## Work required
All records must be quoted exactly. Omit the pictures.

┌────────

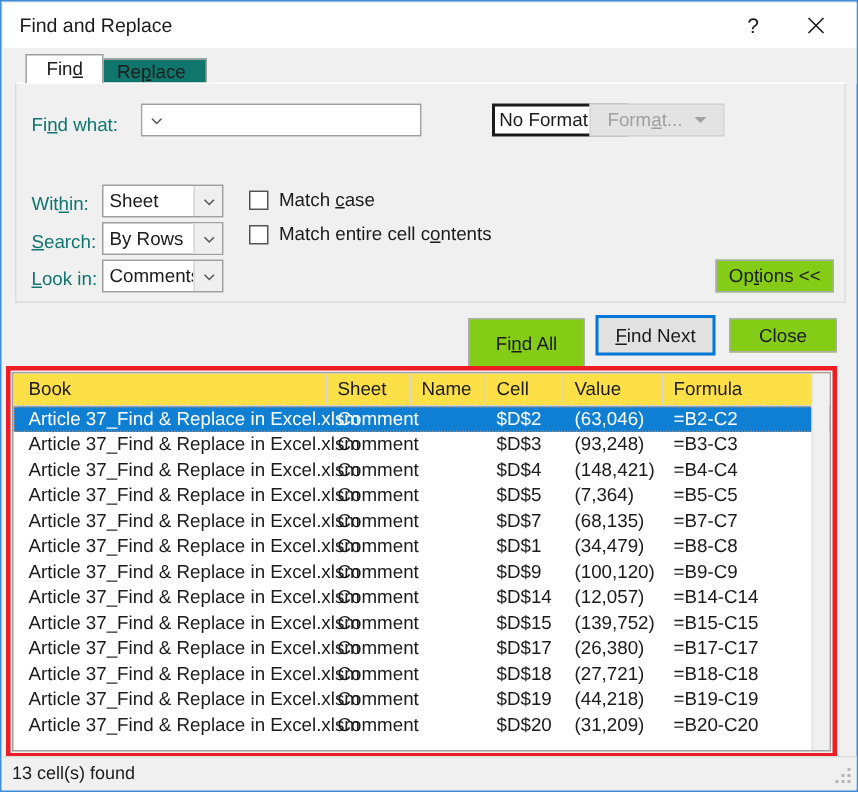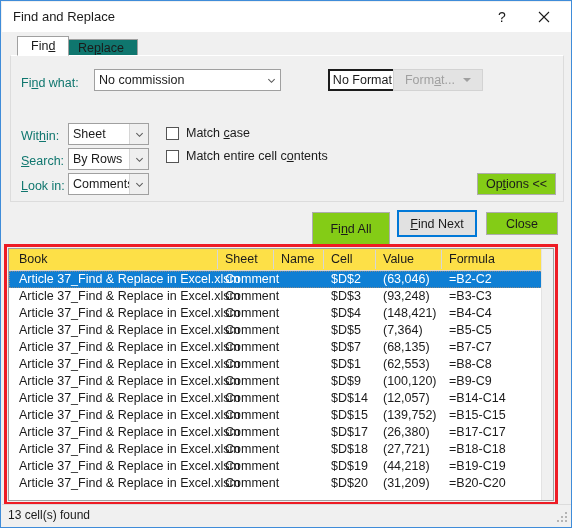--- a/index.html
+++ b/index.html
@@ -292,7 +292,6 @@
     <div class="lbl" style="left:10px; top:20px;">Fi<u>n</u>d what:</div>
 
     <div class="combo" style="left:83px; top:13px; width:187px;">
-      <div class="val">No commission</div>
       <div class="arrow grey" style="background:#ffffff;">
         <svg class="chev" viewBox="0 0 10 10">
             <path d="M1.5 3.5 L5 7 L8.5 3.5" stroke="#5a5a5a" stroke-width="1.2" fill="none"></path>

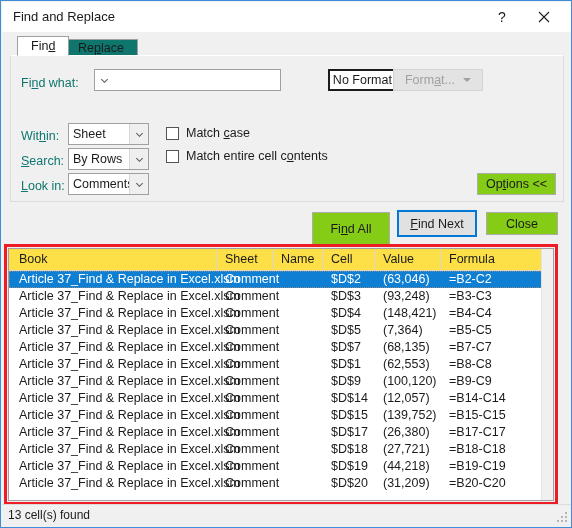--- a/index.html
+++ b/index.html
@@ -418,7 +418,7 @@
           <div class="c" style="left: 10px;">Article 37_Find &amp; Replace in Excel.xlsm</div>
           <div class="c" style="left: 216px;">Comment</div>
           <div class="c" style="left: 322px;">$D$1</div>
-          <div class="c" style="left: 374px;">(62,553)</div>
+          <div class="c" style="left: 374px;">(34,479)</div>
           <div class="c" style="left: 440px;">=B8-C8</div>
         </div>
         <div class="row">

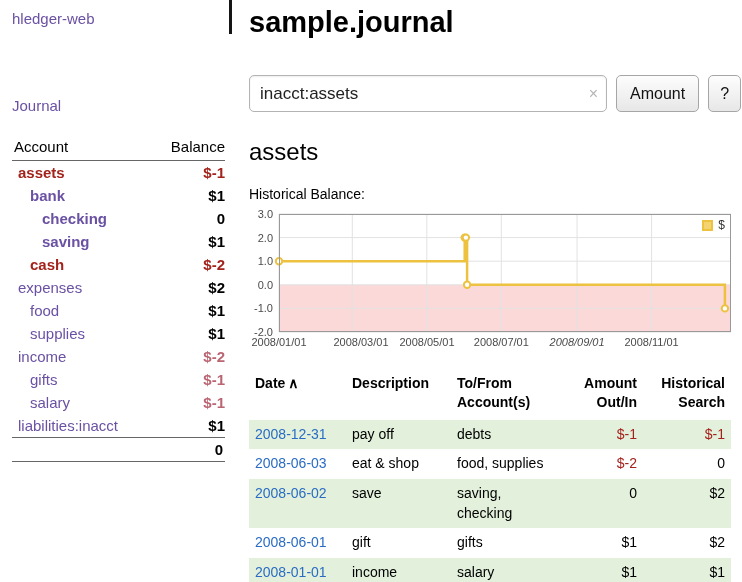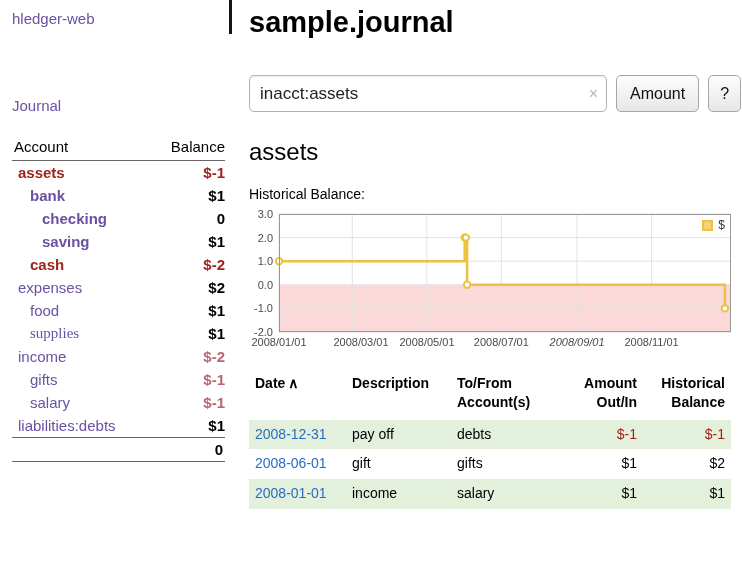--- a/index.html
+++ b/index.html
@@ -107,7 +107,7 @@
             <td class="bal">$1</td>
           </tr>
           <tr>
-            <td style="padding-left: 18px; font-family: Liberation Serif, serif;"><a class="acct-link">supplies</a></td>
+            <td style="padding-left: 18px;"><a class="acct-link">supplies</a></td>
             <td class="bal">$1</td>
           </tr>
           <tr>

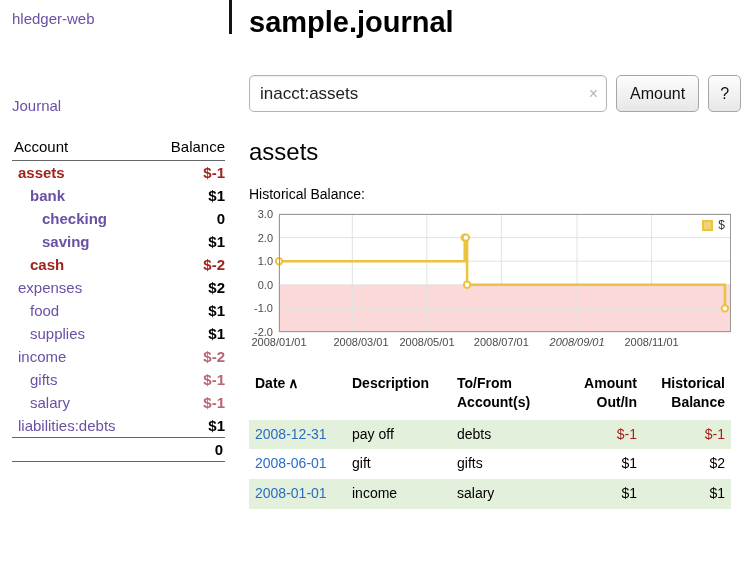--- a/index.html
+++ b/index.html
@@ -207,7 +207,7 @@
             <th class="c1"><span>Description</span></th>
             <th class="c2"><span>To/From Account(s)</span></th>
             <th class="c3 r"><span>Amount Out/In</span></th>
-            <th class="c4 r"><span>Historical Balance</span></th>
+            <th class="c4 r"><span>Historical Search</span></th>
           </tr>
         </thead>
       <tbody id="reg-body">

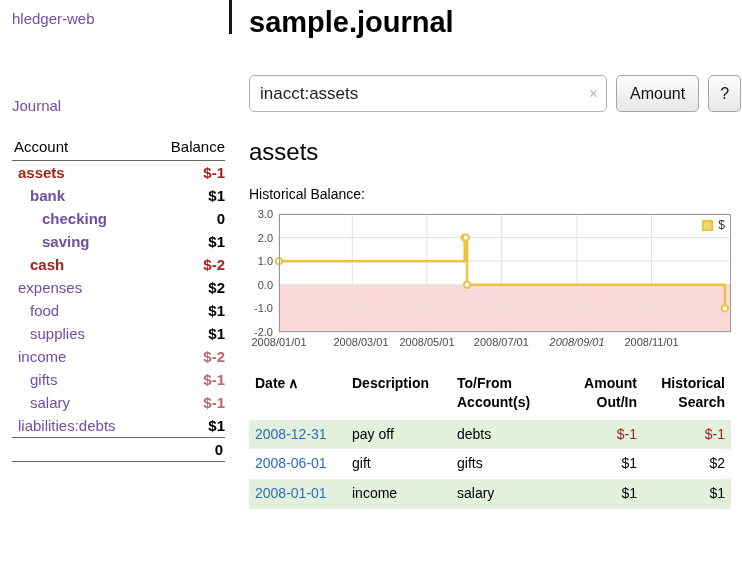--- a/index.html
+++ b/index.html
@@ -123,7 +123,7 @@
             <td class="bal bc-muted">$-1</td>
           </tr>
           <tr>
-            <td style="padding-left: 6px;"><a class="acct-link">liabilities:debts</a></td>
+            <td style="padding-left: 6px;"><a class="acct-link">liabilities:inacct</a></td>
             <td class="bal">$1</td>
           </tr>
         </tbody>

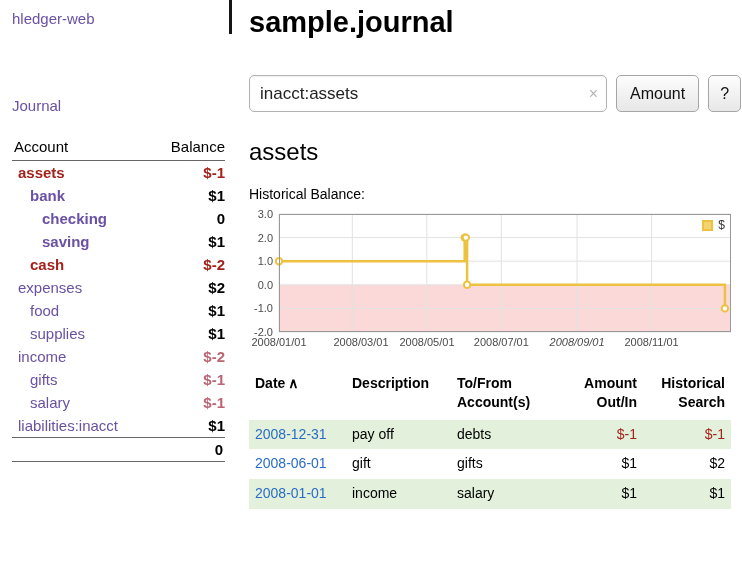--- a/index.html
+++ b/index.html
@@ -219,6 +219,13 @@
             <td class="c4 r neg">$-1</td>
           </tr>
           <tr>
+            <td class="c0"><a class="date-link">2008-06-03</a></td>
+            <td class="c1">eat &amp; shop</td>
+            <td class="c2">food, supplies</td>
+            <td class="c3 r neg">$-2</td>
+            <td class="c4 r">0</td>
+          </tr>
+          <tr>
             <td class="c0"><a class="date-link">2008-06-01</a></td>
             <td class="c1">gift</td>
             <td class="c2">gifts</td>

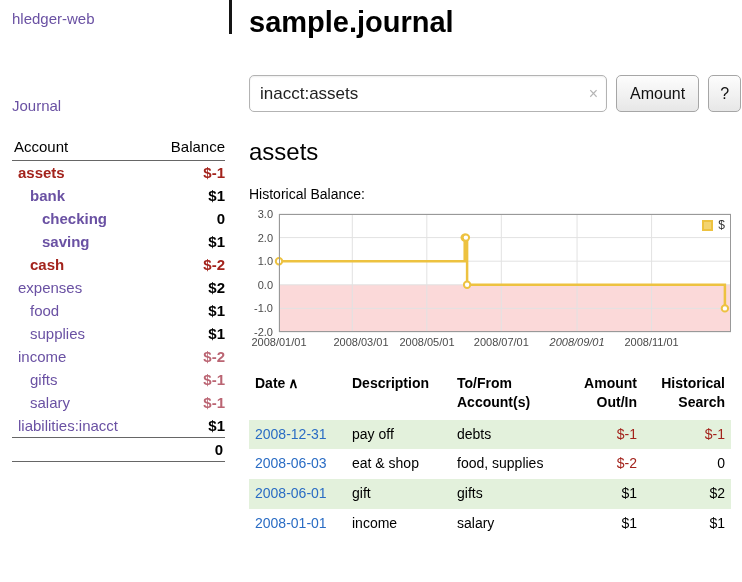--- a/index.html
+++ b/index.html
@@ -226,6 +226,13 @@
             <td class="c4 r">0</td>
           </tr>
           <tr>
+            <td class="c0"><a class="date-link">2008-06-02</a></td>
+            <td class="c1">save</td>
+            <td class="c2">saving, checking</td>
+            <td class="c3 r">0</td>
+            <td class="c4 r">$2</td>
+          </tr>
+          <tr>
             <td class="c0"><a class="date-link">2008-06-01</a></td>
             <td class="c1">gift</td>
             <td class="c2">gifts</td>

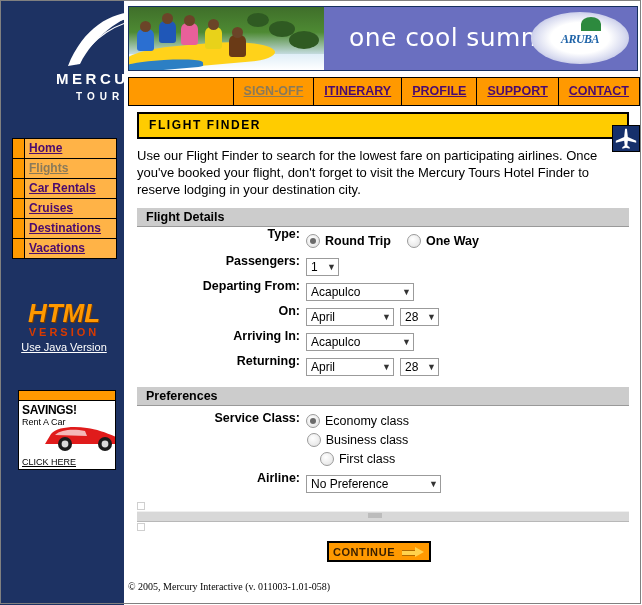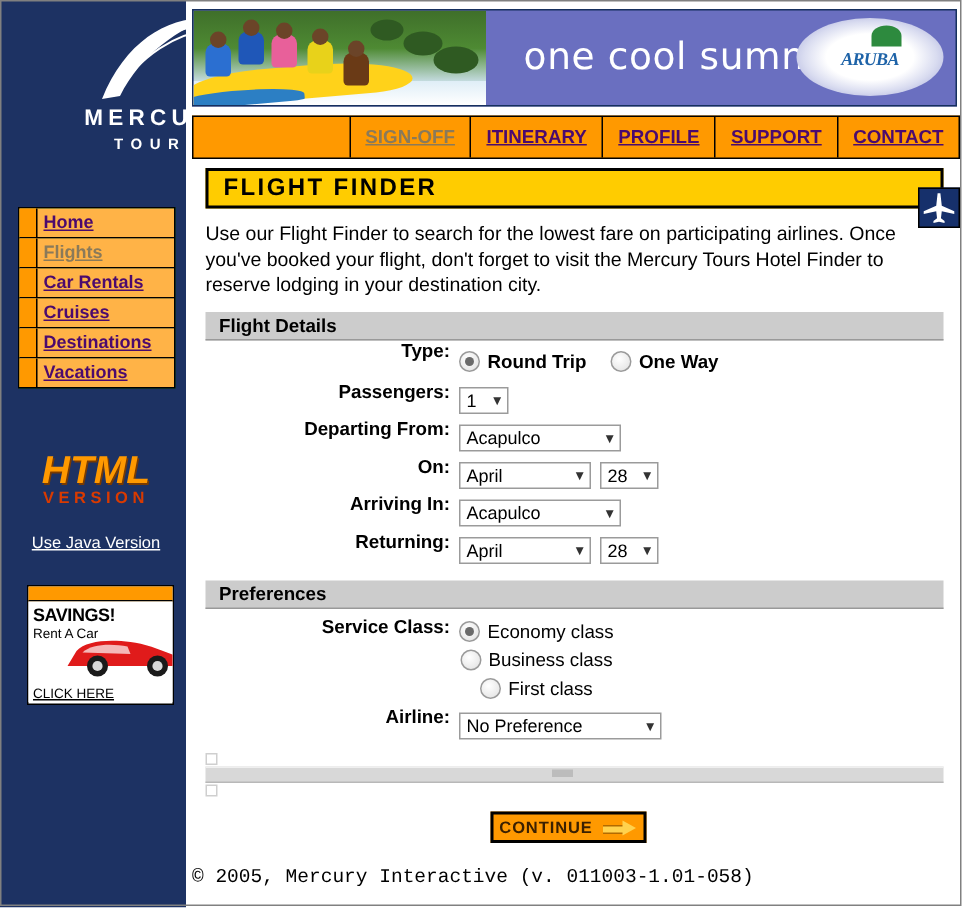--- a/index.html
+++ b/index.html
@@ -320,7 +320,7 @@
     position: absolute;
     left: 10px; top: 0;
     line-height: 23px;
-    font-size: 16px;
+    font-size: 12px;
     font-weight: bold;
     letter-spacing: 1.6px;
     color: #000;

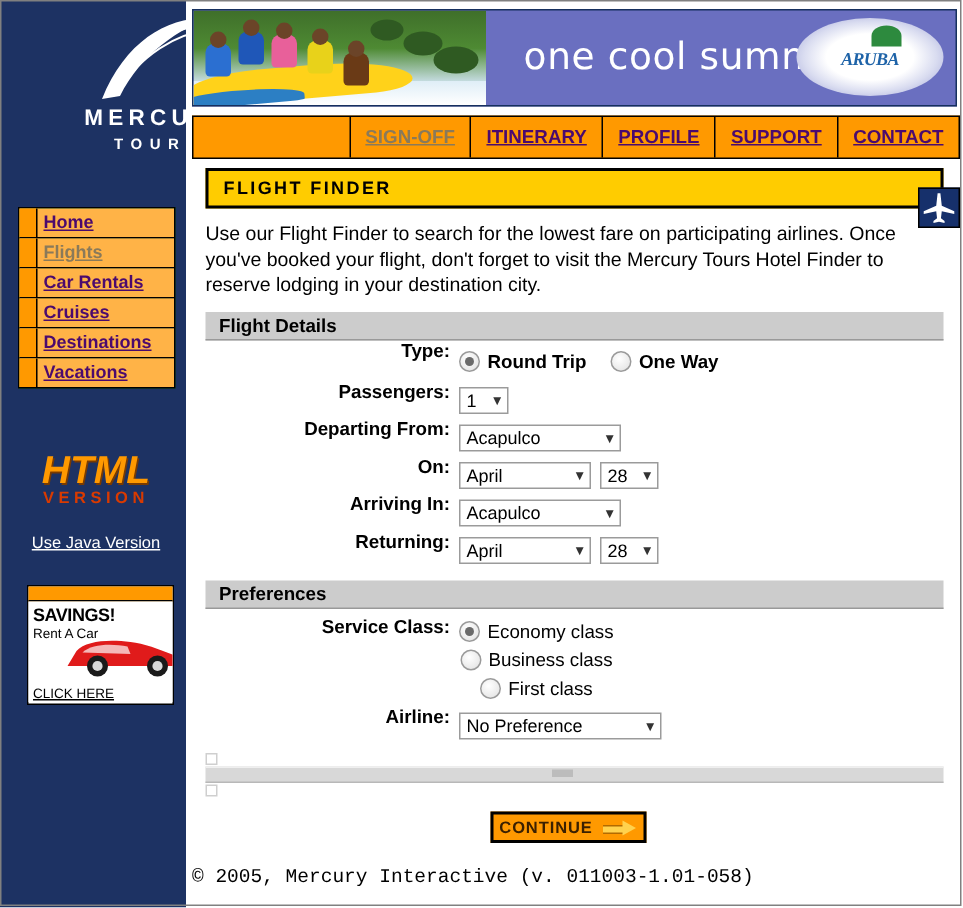--- a/index.html
+++ b/index.html
@@ -125,7 +125,7 @@
     line-height: 13px;
   }
   .htmlver-link {
-    margin-top: 17px;
+    margin-top: 2px;
     color: #ffffff;
     font-size: 11px;
     text-decoration: underline;

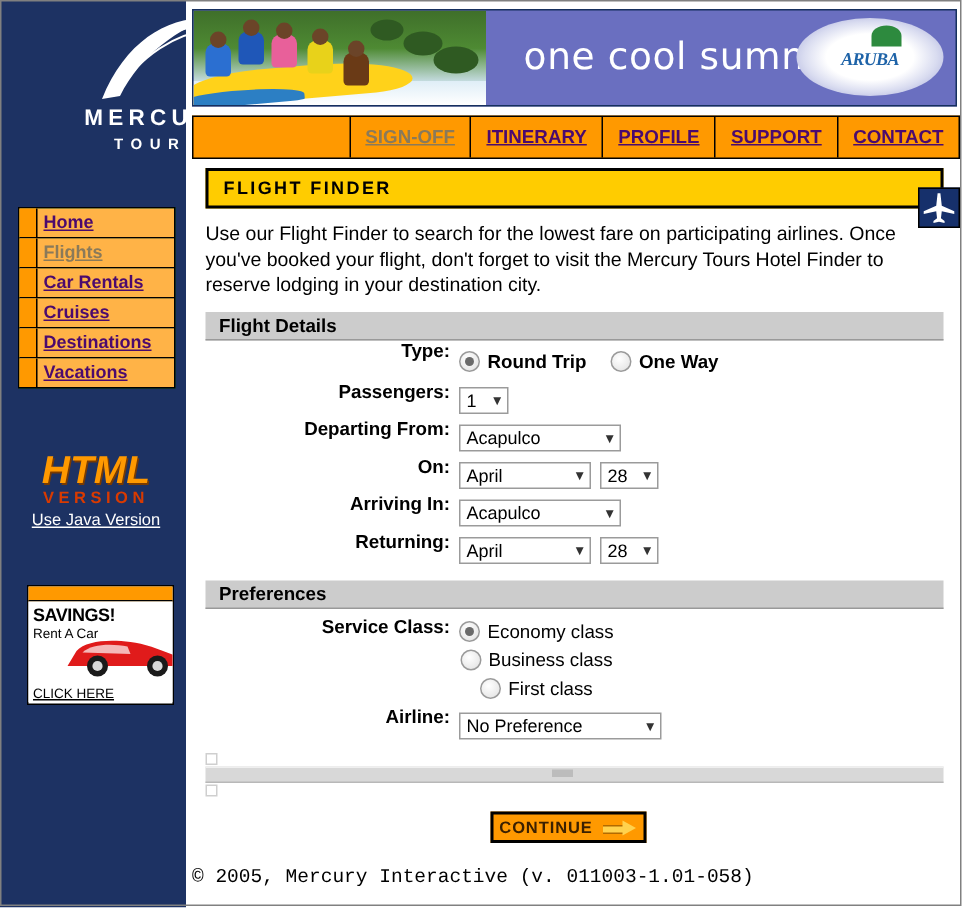--- a/index.html
+++ b/index.html
@@ -497,8 +497,8 @@
     position: absolute;
     left: 0; bottom: 13px;
     width: 512px;
-    font-family: Liberation Mono, monospace;
-    font-size: 13px;
+    font-family: Liberation Serif, serif;
+    font-size: 10px;
     color: #000;
     white-space: nowrap;
     padding-left: 0px;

└────────

## Solution below
--- a/index.html
+++ b/index.html
@@ -292,7 +292,6 @@
     <div class="lbl" style="left:10px; top:20px;">Fi<u>n</u>d what:</div>
 
     <div class="combo" style="left:83px; top:13px; width:187px;">
-      <div class="val">No commission</div>
       <div class="arrow grey" style="background:#ffffff;">
         <svg class="chev" viewBox="0 0 10 10">
             <path d="M1.5 3.5 L5 7 L8.5 3.5" stroke="#5a5a5a" stroke-width="1.2" fill="none"></path>

--- a/index.html
+++ b/index.html
@@ -418,7 +418,7 @@
           <div class="c" style="left: 10px;">Article 37_Find &amp; Replace in Excel.xlsm</div>
           <div class="c" style="left: 216px;">Comment</div>
           <div class="c" style="left: 322px;">$D$1</div>
-          <div class="c" style="left: 374px;">(62,553)</div>
+          <div class="c" style="left: 374px;">(34,479)</div>
           <div class="c" style="left: 440px;">=B8-C8</div>
         </div>
         <div class="row">

--- a/index.html
+++ b/index.html
@@ -107,7 +107,7 @@
             <td class="bal">$1</td>
           </tr>
           <tr>
-            <td style="padding-left: 18px; font-family: Liberation Serif, serif;"><a class="acct-link">supplies</a></td>
+            <td style="padding-left: 18px;"><a class="acct-link">supplies</a></td>
             <td class="bal">$1</td>
           </tr>
           <tr>

--- a/index.html
+++ b/index.html
@@ -207,7 +207,7 @@
             <th class="c1"><span>Description</span></th>
             <th class="c2"><span>To/From Account(s)</span></th>
             <th class="c3 r"><span>Amount Out/In</span></th>
-            <th class="c4 r"><span>Historical Balance</span></th>
+            <th class="c4 r"><span>Historical Search</span></th>
           </tr>
         </thead>
       <tbody id="reg-body">

--- a/index.html
+++ b/index.html
@@ -123,7 +123,7 @@
             <td class="bal bc-muted">$-1</td>
           </tr>
           <tr>
-            <td style="padding-left: 6px;"><a class="acct-link">liabilities:debts</a></td>
+            <td style="padding-left: 6px;"><a class="acct-link">liabilities:inacct</a></td>
             <td class="bal">$1</td>
           </tr>
         </tbody>

--- a/index.html
+++ b/index.html
@@ -219,6 +219,13 @@
             <td class="c4 r neg">$-1</td>
           </tr>
           <tr>
+            <td class="c0"><a class="date-link">2008-06-03</a></td>
+            <td class="c1">eat &amp; shop</td>
+            <td class="c2">food, supplies</td>
+            <td class="c3 r neg">$-2</td>
+            <td class="c4 r">0</td>
+          </tr>
+          <tr>
             <td class="c0"><a class="date-link">2008-06-01</a></td>
             <td class="c1">gift</td>
             <td class="c2">gifts</td>

--- a/index.html
+++ b/index.html
@@ -226,6 +226,13 @@
             <td class="c4 r">0</td>
           </tr>
           <tr>
+            <td class="c0"><a class="date-link">2008-06-02</a></td>
+            <td class="c1">save</td>
+            <td class="c2">saving, checking</td>
+            <td class="c3 r">0</td>
+            <td class="c4 r">$2</td>
+          </tr>
+          <tr>
             <td class="c0"><a class="date-link">2008-06-01</a></td>
             <td class="c1">gift</td>
             <td class="c2">gifts</td>

--- a/index.html
+++ b/index.html
@@ -320,7 +320,7 @@
     position: absolute;
     left: 10px; top: 0;
     line-height: 23px;
-    font-size: 16px;
+    font-size: 12px;
     font-weight: bold;
     letter-spacing: 1.6px;
     color: #000;

--- a/index.html
+++ b/index.html
@@ -125,7 +125,7 @@
     line-height: 13px;
   }
   .htmlver-link {
-    margin-top: 17px;
+    margin-top: 2px;
     color: #ffffff;
     font-size: 11px;
     text-decoration: underline;

--- a/index.html
+++ b/index.html
@@ -497,8 +497,8 @@
     position: absolute;
     left: 0; bottom: 13px;
     width: 512px;
-    font-family: Liberation Mono, monospace;
-    font-size: 13px;
+    font-family: Liberation Serif, serif;
+    font-size: 10px;
     color: #000;
     white-space: nowrap;
     padding-left: 0px;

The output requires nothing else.